African Liberation Day should build the revolutionary party
African Liberation Day activities for the African People’s Socialist Party was designed to build a revolutionary party of cadres, tested and steeled in actual battle against the State and in defense of our courageous, but brutalized people, the African working class.
Students in the Party also understood this task.
This was an APSP-led national mobilization which brought pro-independence organizations together for the first time under the banner of revolutionary politics since the military defeat of the Black Revolution of the ‘60s.
For 40 years, the African Liberation Day activities of the African People’s Socialist Party have been designed to defend the people, to solve problems of the revolution and advance the overall struggle for black liberation and socialism.
1986 African Liberation Day takes on struggles in Philadelphia
Not the least of which were the 1986 African Liberation Day activities on the front page of The Burning Spear
newspaper with the headline, “Reinforcements are on the way!” for battered and isolated Africans in Philadelphia.

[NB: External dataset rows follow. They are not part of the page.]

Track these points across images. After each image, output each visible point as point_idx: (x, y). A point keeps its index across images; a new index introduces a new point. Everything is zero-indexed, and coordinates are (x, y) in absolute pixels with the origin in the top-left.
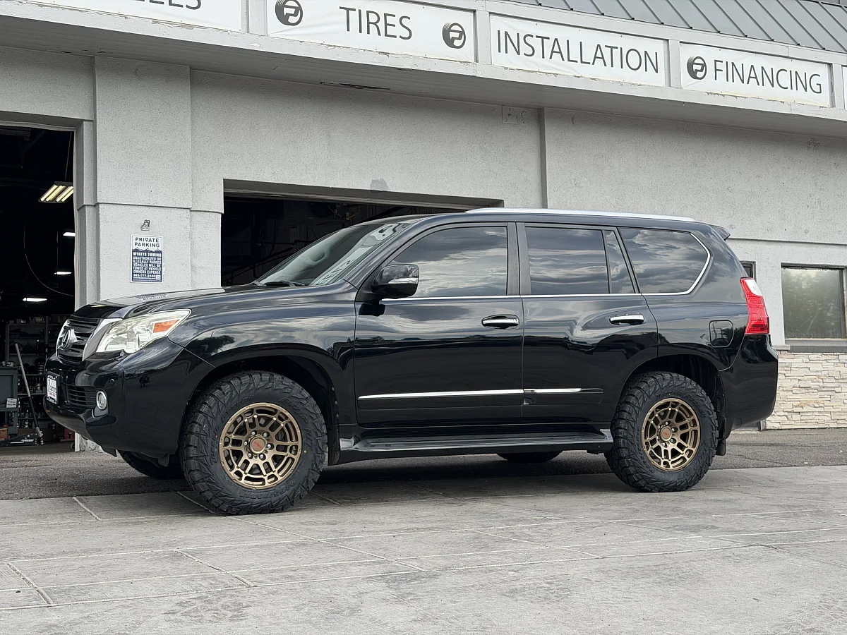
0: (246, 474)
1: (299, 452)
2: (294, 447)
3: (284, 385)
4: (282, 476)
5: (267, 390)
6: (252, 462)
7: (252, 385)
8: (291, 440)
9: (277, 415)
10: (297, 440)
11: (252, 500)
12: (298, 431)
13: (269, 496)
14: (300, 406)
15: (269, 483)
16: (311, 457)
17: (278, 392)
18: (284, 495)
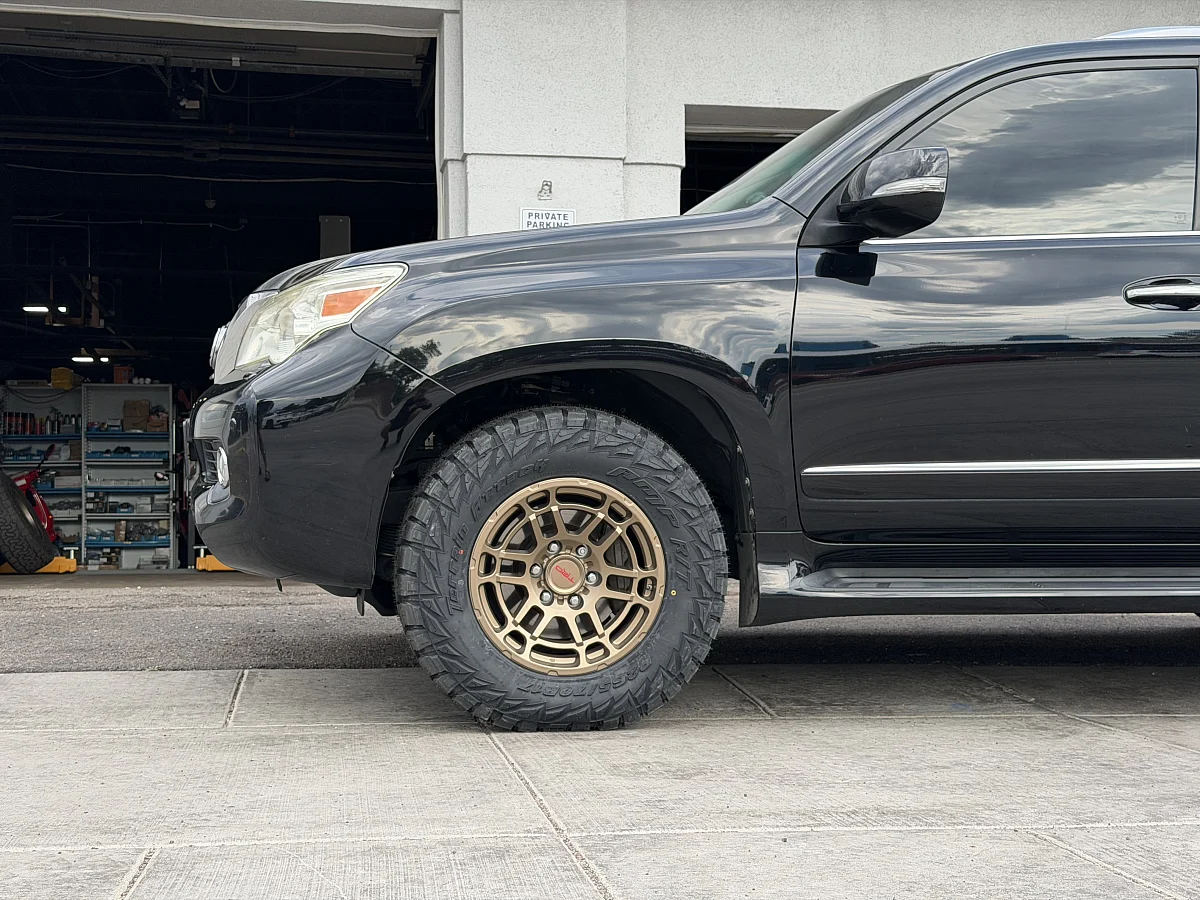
0: (534, 638)
1: (660, 595)
2: (649, 582)
3: (620, 437)
4: (620, 646)
5: (578, 450)
6: (550, 613)
7: (543, 437)
8: (642, 565)
9: (606, 507)
10: (655, 565)
11: (545, 699)
12: (657, 545)
13: (587, 692)
14: (657, 488)
15: (590, 661)
16: (687, 604)
17: (605, 453)
18: (622, 690)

The black-led government there had dropped a bomb on the residence of the MOVE family, Africa, a year earlier and in the process murdered 13 of them, including women, children and men, and burned down an entire neighborhood.
This was the practice of black revolutionaries: coming to the aid of our people wherever we are on the planet.
Neither imperialist imposed borders nor nonsensical ideological gibberish were allowed to stand in the way of revolutionary African Internationalism blazing the correct path to African liberation.
We had to go into Philadelphia because the so-called black left
”revolutionaries” there had either joined the neocolonialist camp of the newly elected black mayor Wilson W. Goode, or they had packed up their bags and headed to the “black belt south” to convert Mississippi, Georgia, Louisiana, Alabama and Tennessee into the New African Nation.
The APSP is still in Philly today building revolutionary programs that will destroy colonialism and neocolonialism forever.
The African People’s Socialist Party organizes annual African Liberation Day activities in Washington, D.C.
Unlike the AAPRP, we invite the entire pro-independence black movement. Not only to build the APSP, but as stated in Tactics and Strategy, to establish the leadership of the pro-independence movement which for so long has been in the hands of the integrationists, so-called white left communists and the white power democratic party, now led by Barack Hussein Obama.
Indeed, this 40th commemoration of African Liberation Day in the U.S.; the 40th anniversary of the death of our leader Kwame Nkrumah and the 40th anniversary of the founding of the African People’s Socialist Party deserve the recognition we are properly giving them.
Come join this great movement for African redemption and freedom in Washington, DC. and in Paris, France.
FORWARD TO D.C.!
FORWARD TO PARIS!
LONG LIVE NKRUMAH!
LONG LIVE AFRICAN INTERNATIONALISM!
BUILD THE AFRICAN SOCIALIST INTERNATIONAL!